Identify each line in the data below that contains the word "Allahümme", and copy those lines in full.

----- Records for this task -----

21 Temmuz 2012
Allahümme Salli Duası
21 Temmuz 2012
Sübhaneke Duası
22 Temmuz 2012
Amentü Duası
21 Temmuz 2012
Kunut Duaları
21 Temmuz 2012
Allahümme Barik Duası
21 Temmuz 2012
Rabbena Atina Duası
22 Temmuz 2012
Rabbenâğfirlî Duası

-----

# Answer box:
Allahümme Salli Duası
Allahümme Barik Duası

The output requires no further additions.